RMT General Secretary Mick Lynch describes staff being intimidated by people in secutiy outfits
"The politicians and the lawyers in this country have watched over the last 30 years, while not only workers have been made vulnerable, but our merchant marine has been decimated and destroyed.
"If this goes the way it's likely to go from what I've seen, we won't have a merchant navy in this country.
"There will be no ratings working in British ports. British ships will cease to exist, and British ratings will cease to exist.
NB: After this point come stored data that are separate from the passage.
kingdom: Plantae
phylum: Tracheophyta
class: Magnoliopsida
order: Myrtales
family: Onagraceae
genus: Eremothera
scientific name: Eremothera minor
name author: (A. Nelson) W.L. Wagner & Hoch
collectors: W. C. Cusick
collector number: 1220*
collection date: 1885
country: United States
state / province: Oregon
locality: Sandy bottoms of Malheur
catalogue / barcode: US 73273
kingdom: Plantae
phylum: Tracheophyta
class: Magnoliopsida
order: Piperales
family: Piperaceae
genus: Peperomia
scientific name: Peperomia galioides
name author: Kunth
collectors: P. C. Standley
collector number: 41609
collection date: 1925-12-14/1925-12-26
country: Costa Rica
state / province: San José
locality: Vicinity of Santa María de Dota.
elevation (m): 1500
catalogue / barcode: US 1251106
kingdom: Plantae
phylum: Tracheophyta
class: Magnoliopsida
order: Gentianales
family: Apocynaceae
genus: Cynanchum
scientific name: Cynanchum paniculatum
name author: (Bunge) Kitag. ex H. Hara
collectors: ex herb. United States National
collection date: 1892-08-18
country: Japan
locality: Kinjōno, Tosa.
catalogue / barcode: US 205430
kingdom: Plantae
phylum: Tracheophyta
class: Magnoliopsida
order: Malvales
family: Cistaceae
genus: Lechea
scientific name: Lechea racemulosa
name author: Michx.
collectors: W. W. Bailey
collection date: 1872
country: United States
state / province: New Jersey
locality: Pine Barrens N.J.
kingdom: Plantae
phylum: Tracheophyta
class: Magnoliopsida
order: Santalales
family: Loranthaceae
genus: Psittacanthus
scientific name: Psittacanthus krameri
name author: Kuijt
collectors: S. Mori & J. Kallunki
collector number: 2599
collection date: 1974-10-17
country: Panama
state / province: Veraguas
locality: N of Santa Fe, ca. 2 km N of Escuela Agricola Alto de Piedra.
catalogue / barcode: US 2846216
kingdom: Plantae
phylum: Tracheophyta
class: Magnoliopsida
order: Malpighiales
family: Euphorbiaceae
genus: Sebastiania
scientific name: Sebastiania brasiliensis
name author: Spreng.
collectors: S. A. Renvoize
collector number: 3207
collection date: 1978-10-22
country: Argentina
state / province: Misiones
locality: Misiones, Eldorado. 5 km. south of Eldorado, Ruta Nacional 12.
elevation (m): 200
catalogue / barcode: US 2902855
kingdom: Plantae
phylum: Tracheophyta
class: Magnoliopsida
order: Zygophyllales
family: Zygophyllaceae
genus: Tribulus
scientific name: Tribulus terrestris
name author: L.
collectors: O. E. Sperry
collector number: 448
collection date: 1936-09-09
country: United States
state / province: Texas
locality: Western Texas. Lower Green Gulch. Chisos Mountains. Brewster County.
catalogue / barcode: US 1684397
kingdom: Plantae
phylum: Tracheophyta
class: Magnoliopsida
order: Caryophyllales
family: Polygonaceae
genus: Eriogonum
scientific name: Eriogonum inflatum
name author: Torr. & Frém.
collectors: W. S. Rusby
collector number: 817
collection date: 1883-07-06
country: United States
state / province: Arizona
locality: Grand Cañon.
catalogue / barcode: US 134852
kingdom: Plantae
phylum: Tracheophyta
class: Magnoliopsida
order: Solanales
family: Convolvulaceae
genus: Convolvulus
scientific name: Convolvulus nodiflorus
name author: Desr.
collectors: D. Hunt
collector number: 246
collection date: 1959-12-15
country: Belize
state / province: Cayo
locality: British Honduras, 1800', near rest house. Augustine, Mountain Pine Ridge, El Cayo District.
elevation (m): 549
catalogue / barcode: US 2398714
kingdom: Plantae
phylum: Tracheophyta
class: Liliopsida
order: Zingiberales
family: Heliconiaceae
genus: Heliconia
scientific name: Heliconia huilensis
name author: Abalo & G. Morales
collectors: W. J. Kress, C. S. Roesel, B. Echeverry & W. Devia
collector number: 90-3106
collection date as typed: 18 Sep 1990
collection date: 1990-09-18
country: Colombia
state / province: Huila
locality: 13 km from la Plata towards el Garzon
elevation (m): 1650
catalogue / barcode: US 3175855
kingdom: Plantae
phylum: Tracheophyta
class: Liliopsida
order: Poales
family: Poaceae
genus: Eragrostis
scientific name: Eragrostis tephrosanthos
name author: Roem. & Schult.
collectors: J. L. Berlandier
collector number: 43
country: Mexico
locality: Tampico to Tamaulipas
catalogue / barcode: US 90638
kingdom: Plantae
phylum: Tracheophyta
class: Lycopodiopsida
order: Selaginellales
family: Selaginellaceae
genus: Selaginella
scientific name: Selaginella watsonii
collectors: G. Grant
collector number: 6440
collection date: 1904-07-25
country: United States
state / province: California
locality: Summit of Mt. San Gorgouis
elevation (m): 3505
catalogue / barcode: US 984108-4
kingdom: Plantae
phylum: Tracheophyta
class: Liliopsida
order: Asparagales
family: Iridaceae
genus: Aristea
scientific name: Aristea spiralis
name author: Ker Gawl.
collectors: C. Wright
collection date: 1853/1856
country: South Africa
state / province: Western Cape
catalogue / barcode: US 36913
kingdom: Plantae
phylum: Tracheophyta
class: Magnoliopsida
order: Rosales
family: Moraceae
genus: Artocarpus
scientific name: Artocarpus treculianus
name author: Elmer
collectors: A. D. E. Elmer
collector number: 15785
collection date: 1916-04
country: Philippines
"That's what P&O are aiming to achieve, to kill our merchant marine and to kill our employment laws, and something's got to be done about it today." He continued that there was no issue between P&O and the Union, and that the two sides were due to meet about the prospect of new vessels and new staff on March 18.
Nautilus General Secretary Mark Dickenson referred to people's personal property from the Pride of Kent being dumped by the bins.
He told MPs he had received a photo of crew's binbags ready to be thrown into skips.
Nautilus General Secretary Mark Dickenson
Andrew Burns QC, barrister at Devereaux Chambers, told MPs “all employers with ships must give a notice to the appropriate authority 45 days before dismissal”.
He continued: “My understanding from what I’ve been told this morning is that the notice was given to the appropriate authorities in the countries where the ships are flagged only on the day of the dismissals and not in advance.”
That “appears to be a breach” of employment law, and “it may be that (P&O Ferries) are liable to a prosecution”, he said.
And Tory MP Nusrat Ghani told the hearing she had been told of safety concerns by a newly hired agency worker on the P&O Ferries ship.
She said: “They sent me a message which has given me a huge amount of anxiety.
“They said to me: ‘The safety of the vessel has not been considered.
“The crew that I am with have no knowledge of the vessel.
“The ship is currently in a situation whereby the engine could stop running as a crew do not know how to transfer fuel to them.
“This morning the vessel almost ran out of water.”
Speaking after the meeting Darren Jones, who chairs the business committee, said he was “amazed” by Mr Hebblethwaite’s evidence.
The Labour MP remarked: “He should be fined, struck off and prosecuted.”